At least 4-6 years past their prime
If you are still good, the Cavaliers most likely don't want you.
Deron Williams and Kyle Korver, the Cavaliers two late-season additions last year, are perfect examples for this. LeBron decreed the Cavaliers needed a "playmaker," so the Cavaliers watched some decade-old D-Will highlight tapes and decided he would be the perfect fit. He was not. If the Cavs needed a playmaker in 2010, he would've been perfect, but instead Williams played like all of his talent had been drained by the Monstars.
This criteria has proven effective in the case of Richard Jefferson, a perennial candidate to turn back the hands of time and absolutely emasculate a superstar with a vicious posterization, but not with Deron Williams. With Williams seemingly out of the picture, and Rose six years removed from his MVP campaign, D-Rose seems like the perfect replacement. His glory days are just close enough that there's still hope he could rekindle some magic—but just far away enough that it likely wont' happen. Past his prime: Check!
I'm convinced that when LeBron returned to Cleveland in 2014, the Cavs were so excited that they stopped watching basketball all together. Instead of scouting players and looking for talent, Gilbert just lets his son pick players for the team that he likes from NBA 2K (Deron Williams used to be pretty nasty in 2K...).
For instance, the Cavs signed Mike Miller in 2014, the perfect embodiment of all of these criteria and the biggest no–brainer Cavs acquisition of all.
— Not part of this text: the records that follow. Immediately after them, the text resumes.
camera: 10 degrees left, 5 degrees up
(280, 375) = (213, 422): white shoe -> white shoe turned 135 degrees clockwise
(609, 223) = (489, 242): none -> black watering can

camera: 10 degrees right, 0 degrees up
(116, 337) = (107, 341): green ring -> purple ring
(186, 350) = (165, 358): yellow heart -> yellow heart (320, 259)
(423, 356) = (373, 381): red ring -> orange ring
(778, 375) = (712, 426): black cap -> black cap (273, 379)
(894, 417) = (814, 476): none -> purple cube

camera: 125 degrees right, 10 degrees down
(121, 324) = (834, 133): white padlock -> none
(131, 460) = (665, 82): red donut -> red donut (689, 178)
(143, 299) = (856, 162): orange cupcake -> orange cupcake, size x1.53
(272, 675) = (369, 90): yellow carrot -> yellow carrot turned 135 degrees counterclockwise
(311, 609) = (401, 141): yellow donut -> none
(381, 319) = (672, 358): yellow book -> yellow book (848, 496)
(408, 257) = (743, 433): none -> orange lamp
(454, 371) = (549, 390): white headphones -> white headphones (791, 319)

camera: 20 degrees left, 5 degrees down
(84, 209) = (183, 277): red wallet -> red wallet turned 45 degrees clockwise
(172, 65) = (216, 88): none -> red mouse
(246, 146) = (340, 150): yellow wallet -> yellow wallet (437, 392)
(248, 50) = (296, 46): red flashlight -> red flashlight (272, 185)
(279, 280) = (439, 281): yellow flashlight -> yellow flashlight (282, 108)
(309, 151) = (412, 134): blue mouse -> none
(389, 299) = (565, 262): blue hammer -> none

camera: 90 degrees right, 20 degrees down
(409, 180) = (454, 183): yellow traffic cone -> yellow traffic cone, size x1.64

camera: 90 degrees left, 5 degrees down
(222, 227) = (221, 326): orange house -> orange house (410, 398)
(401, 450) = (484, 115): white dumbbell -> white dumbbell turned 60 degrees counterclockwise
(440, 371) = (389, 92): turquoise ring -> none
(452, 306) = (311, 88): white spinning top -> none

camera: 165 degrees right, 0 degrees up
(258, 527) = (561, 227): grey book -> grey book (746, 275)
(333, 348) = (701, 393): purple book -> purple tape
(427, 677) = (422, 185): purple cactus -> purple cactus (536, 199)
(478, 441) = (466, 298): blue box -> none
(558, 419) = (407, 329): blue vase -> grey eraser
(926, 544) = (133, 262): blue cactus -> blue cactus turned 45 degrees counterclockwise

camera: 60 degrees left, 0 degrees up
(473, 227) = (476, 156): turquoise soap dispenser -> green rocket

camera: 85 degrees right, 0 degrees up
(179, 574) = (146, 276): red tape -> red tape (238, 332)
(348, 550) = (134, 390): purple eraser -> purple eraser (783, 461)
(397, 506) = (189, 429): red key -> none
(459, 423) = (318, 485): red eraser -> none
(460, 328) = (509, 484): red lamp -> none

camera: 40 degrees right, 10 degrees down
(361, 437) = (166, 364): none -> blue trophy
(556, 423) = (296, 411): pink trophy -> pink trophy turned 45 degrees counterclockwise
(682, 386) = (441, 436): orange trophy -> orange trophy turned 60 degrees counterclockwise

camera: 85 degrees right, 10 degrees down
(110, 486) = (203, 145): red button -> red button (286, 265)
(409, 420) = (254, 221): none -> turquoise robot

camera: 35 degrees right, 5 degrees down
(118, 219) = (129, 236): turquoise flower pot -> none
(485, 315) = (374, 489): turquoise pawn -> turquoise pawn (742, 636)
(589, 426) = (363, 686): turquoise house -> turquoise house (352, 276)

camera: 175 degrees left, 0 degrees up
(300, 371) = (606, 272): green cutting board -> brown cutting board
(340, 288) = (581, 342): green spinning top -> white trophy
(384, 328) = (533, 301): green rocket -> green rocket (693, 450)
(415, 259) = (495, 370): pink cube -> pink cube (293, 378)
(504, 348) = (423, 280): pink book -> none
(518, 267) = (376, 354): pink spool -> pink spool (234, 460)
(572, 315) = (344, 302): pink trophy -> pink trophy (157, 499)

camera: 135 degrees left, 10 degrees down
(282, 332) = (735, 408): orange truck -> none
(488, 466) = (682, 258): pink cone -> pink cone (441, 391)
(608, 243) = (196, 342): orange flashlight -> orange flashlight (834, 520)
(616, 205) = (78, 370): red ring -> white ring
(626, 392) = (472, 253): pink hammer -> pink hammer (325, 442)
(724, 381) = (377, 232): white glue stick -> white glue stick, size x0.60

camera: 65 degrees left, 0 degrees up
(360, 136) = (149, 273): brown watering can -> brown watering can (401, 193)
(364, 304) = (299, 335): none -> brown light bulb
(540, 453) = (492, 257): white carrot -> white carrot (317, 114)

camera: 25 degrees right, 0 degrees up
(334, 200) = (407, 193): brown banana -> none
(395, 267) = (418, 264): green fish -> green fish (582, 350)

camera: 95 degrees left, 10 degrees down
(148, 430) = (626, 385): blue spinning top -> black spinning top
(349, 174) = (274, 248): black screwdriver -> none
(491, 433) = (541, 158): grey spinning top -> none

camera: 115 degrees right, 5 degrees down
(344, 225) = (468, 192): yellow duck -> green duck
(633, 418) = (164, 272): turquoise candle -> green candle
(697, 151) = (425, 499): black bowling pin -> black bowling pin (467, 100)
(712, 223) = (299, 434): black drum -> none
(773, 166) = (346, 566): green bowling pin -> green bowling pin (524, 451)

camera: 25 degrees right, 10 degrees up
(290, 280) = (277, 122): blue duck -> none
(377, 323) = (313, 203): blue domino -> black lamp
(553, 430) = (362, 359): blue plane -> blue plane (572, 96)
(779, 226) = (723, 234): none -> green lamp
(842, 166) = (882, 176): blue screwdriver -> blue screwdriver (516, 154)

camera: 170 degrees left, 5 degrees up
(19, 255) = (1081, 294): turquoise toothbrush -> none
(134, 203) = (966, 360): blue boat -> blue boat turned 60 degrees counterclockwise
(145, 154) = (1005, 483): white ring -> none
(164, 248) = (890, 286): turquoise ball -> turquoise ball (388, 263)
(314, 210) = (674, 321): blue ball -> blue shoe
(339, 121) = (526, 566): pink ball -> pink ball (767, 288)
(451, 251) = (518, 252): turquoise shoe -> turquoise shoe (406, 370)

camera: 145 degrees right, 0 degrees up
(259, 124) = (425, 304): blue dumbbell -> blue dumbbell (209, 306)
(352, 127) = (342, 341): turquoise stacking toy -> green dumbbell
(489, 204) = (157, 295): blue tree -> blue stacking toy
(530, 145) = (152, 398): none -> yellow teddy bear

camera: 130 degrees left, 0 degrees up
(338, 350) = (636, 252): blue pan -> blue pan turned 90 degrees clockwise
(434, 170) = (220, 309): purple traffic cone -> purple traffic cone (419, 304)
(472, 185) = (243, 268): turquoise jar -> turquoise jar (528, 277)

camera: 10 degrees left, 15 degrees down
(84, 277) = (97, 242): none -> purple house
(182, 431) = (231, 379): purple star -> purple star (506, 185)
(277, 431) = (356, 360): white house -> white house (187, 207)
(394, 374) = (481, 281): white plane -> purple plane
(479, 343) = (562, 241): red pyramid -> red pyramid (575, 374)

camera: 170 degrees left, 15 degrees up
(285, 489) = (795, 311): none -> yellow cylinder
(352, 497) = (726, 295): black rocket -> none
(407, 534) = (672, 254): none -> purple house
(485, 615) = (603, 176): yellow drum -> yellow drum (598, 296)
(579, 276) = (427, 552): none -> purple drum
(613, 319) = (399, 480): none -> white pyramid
He is experienced, far beyond his prime, maddeningly good in 2K, and by almost all accounts he is alive.
He also meets a very specific sub-category that is very important to the Cavs: he's played with LeBron before. James has a very hard time disassociating the feelings of winning with a teammate in the past and building a team for the future, which explains signings like Miller, James Jones, Dahntay Jones, Mo Williams, etc. I'm convinced that if James had won with the Cavs in 2007, Zydrunas Ilgauskas would still be in the league.
Which brings us to Rose. Despite a few injuries and mediocre seasons, Rose is still pretty filthy in 2K. If Gilbert’s son wants to poach him from the Knicks based on that, I wouldn’t blame him. Good in 2K: Check!
I'd be hard-pressed to find a more ideal candidate for the Cavs to replace the disgruntled Kyrie Irving than D-Rose. He meets all of their criteria, and with Kyrie wanting out, it looks like they're about to need him more than they thought.